Lloyds TSB Spending Power Report Finds Household Budgets Remain Squeezed at Christmas

Consumer spending power weakens as income struggles to keep pace with inflation.

Online PR News – 02-January-2013 – London, Greater London – The Lloyds TSB Spending Power Report reveals that, after inflation, spending power growth fell to -0.1% in November, the equivalent of around £11 less a year to spend on non-essential items. Therefore, despite positive retail sales figures from the high street in the run up to Christmas, the squeeze on household budgets remains and is still to show any material signs of easing.

The latest data continues a period of relatively weak income growth in real terms with income struggling to keep pace with the rise inflation in November. For non-essential items, annual growth in inflation ticked up to 2.7% during the month, from 2.4% in October. However, much of this recent rise is due to the impact of higher tuition fees.
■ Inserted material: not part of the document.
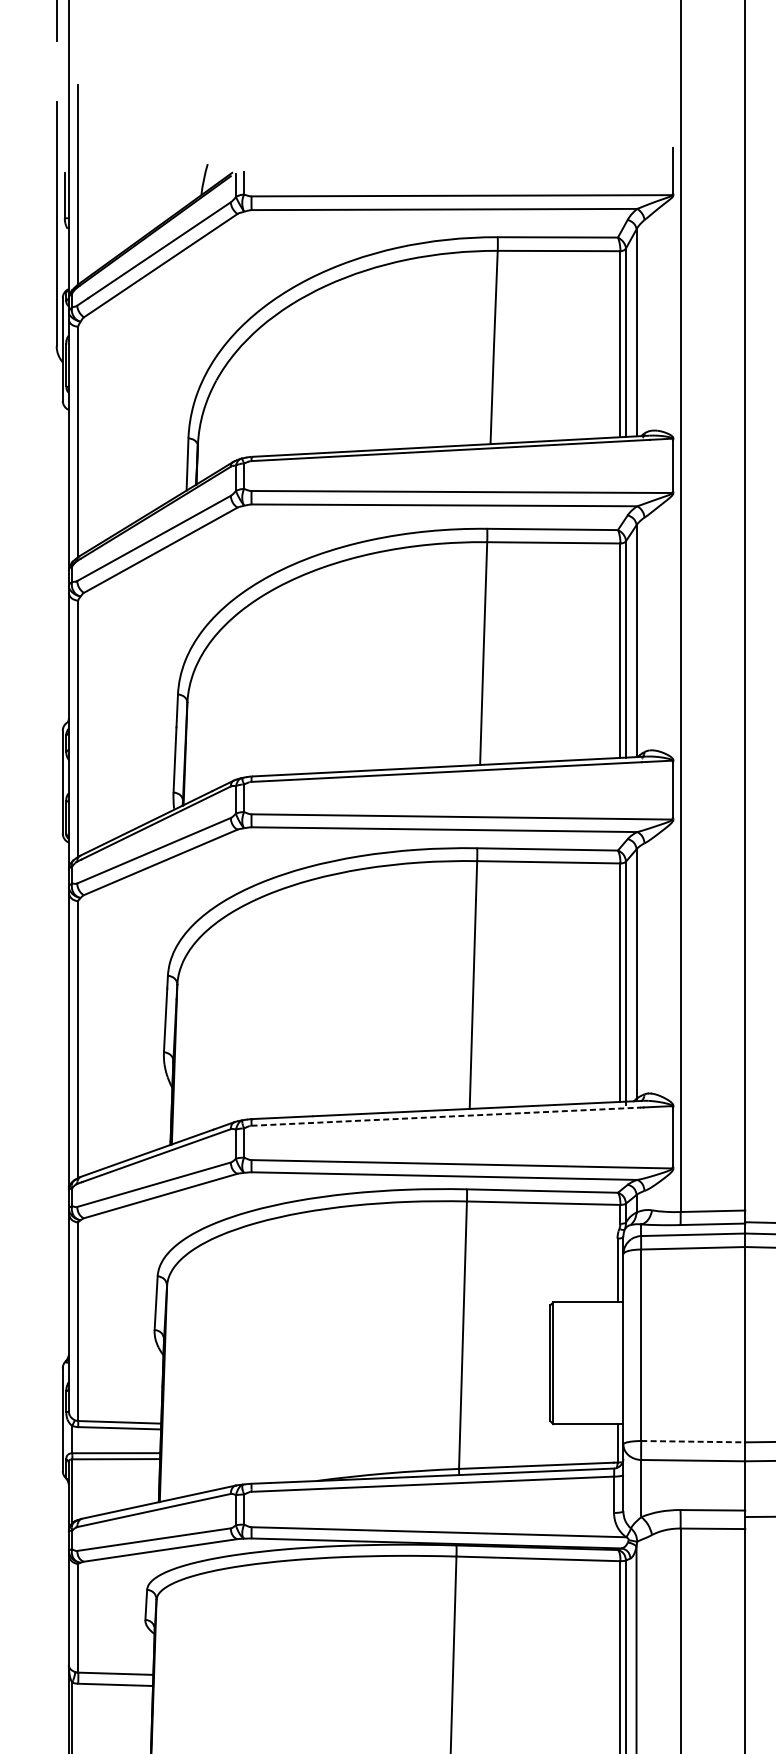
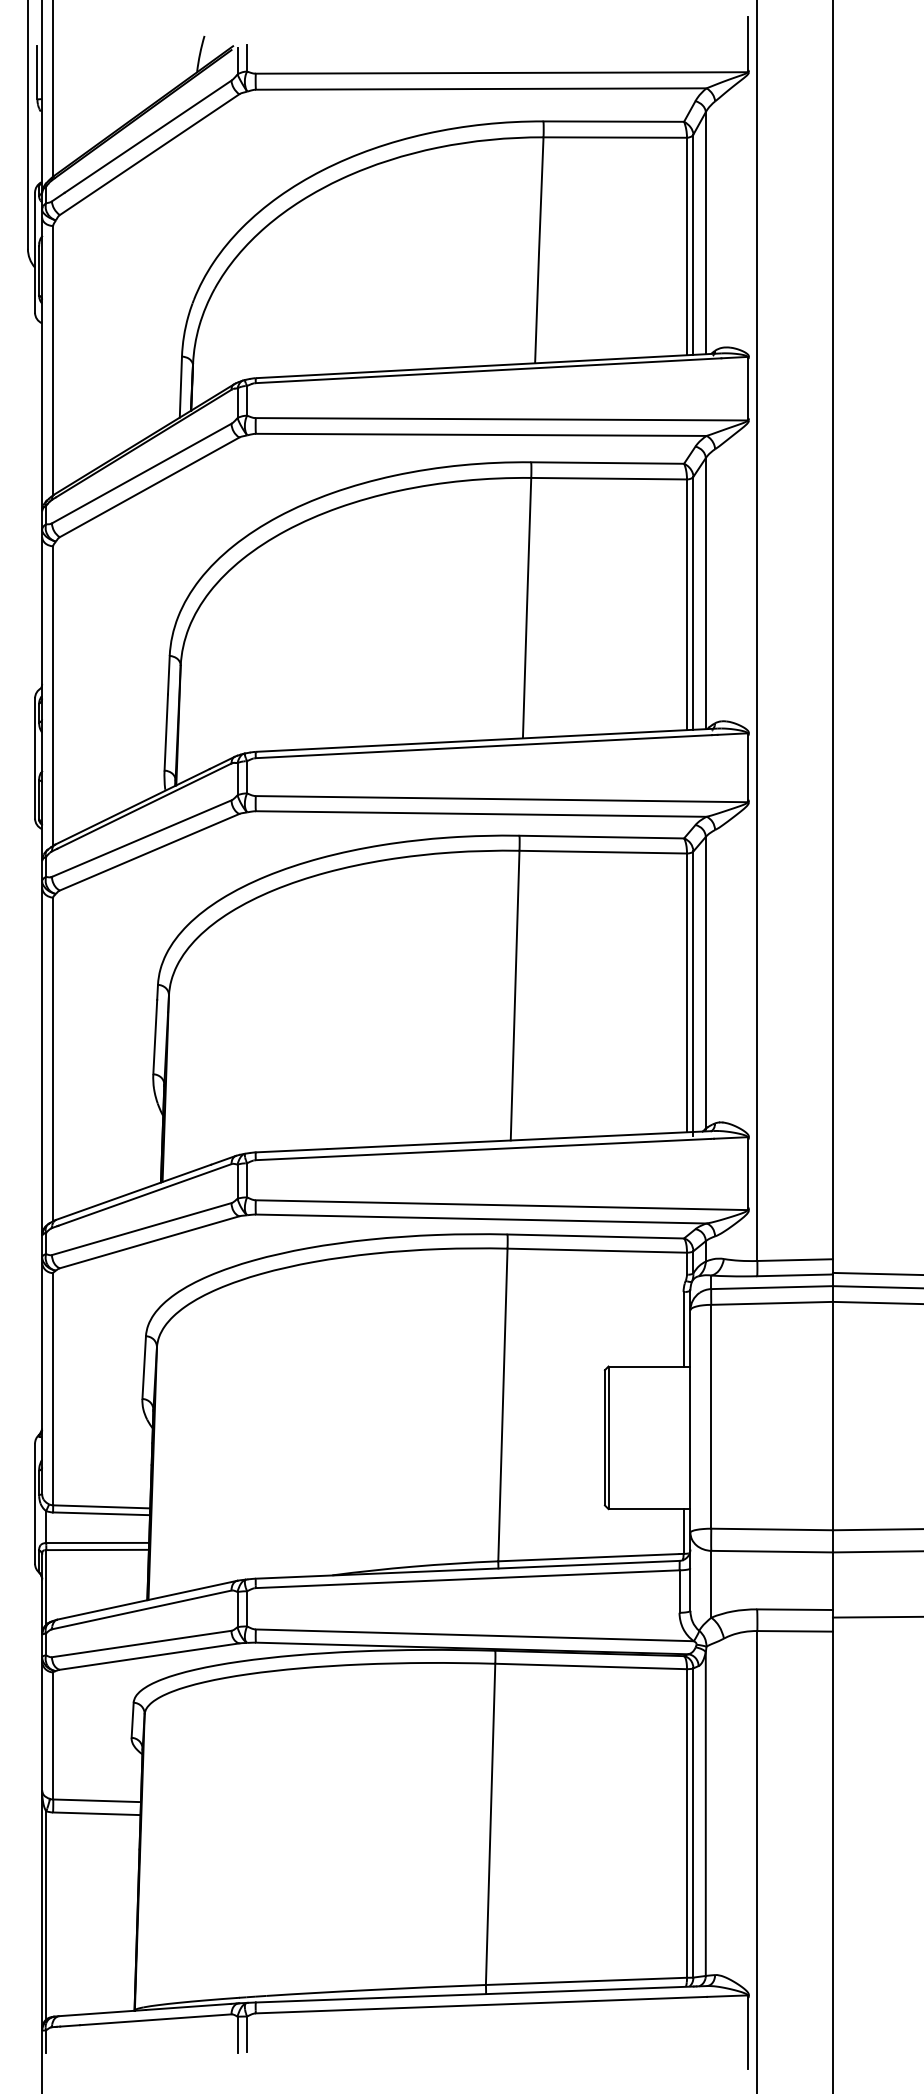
line: (446, 1116) -> (483, 1149), dashed -> solid
line: (693, 1441) -> (772, 1529), dashed -> solid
Therefore, non-essential inflation will be lower for a significant proportion of the population.

Within essential spending, growth in automotive fuel spend increased for the third month in a row to 4.2%. This can be attributed to people buying a higher quantity of fuel than at the same time last year, as well as an increase in prices at the pump.

By contrast, annual spending growth on gas and electricity bills declined for the seventh consecutive month, falling to 4.4%. However, as rice rises have been passed on to consumers later in the year in 2012 compared with 2011, an increase in growth in spending on utility bills can be expected in future months, further adding to the squeeze on households.

Patrick Foley, chief economist at Lloyds TSB, says:
"For a few months now, spending power in real terms has been flat. This is clearly a significant improvement from the start of the year, and is reflected in the consumer sentiment figures. However, consumers remain a long way from getting back to normal."

Current situation
The country’s current financial situation remains a concern for most people. While sentiment has remained stable for the past two months, the situation is much improved when compared with the same time a year ago, at which point sentiment was at its lowest level since the index began in November 2010, with well over half of
people stating the situation was ‘not at all good’. Since November 2011, there has now been an 11 percentage point reduction in this figure, from 55% to 44%.

There was a small decline in people’s perceptions towards their own personal financial situation in November, with 52% stating that their situation is ‘not at all good’ or ‘not good’ versus 49% in October. This is possibly a result of the impending Christmas holidays, a time at which personal finances are brought into harper focus than is perhaps the case at other times in the year. Within this measure there is a noticeable contrast in optimism between the sexes, with 10% of males stating their personal financial situation as either ‘excellent’ or ‘very good’ compared with 5% of females.

The view on the inflation situation in the UK worsened slightly from October, however the picture remains positive when compared with a year ago. In November 2011, 87% of people stated that the situation was ‘not at all good’ or ‘not very good.' This is down to 81% in November 2012.

Future situation
Attitudes towards future discretionary income have improved, with the balance of pinion (the difference between those saying they will have more minus those saying they will have less in six months time) rising from -9% in October to -7% in November. Regionally, London has the most positive outlook on the future with a third (33%) stating that they believe they will have either ‘more’ or ‘much more’ money to spend in six months time. This is a significant uplift compared with the national average of 19%.

The balance of opinion with regard to saving (the difference between those saying they will save more minus those saying they will save less) remained at 2% in November – the twelfth consecutive month this measure has been in positive territory.

Notes to Editors:
The Lloyds TSB Spending Power Report examines trends in consumers’ spending power, defined as income left after essential spending. Each month it covers both changes in actual spending power and in consumers’ perceptions, as well as recording how consumers are reacting. The Spending Power Report measures payments into Lloyds TSB current accounts and subtracts essential spending essential spending – rent, mortgage and required debt payments, utility bills, council tax, TV1 licences, food and fuel, which is identifiable from card spending, direct debits and standing orders. Additionally, over 2,000 consumers are asked about their current and future spending habits and how their commitments affect their spending power2.

The Index is derived from the current account data of all Lloyds TSB customers, the largest provider of current accounts in the UK. This provides a robust and representative sample of the entire UK market.

Lloyds TSB Bank Plc is a retail bank in the United Kingdom. It was established in 1995 by the merger of Lloyds Bank.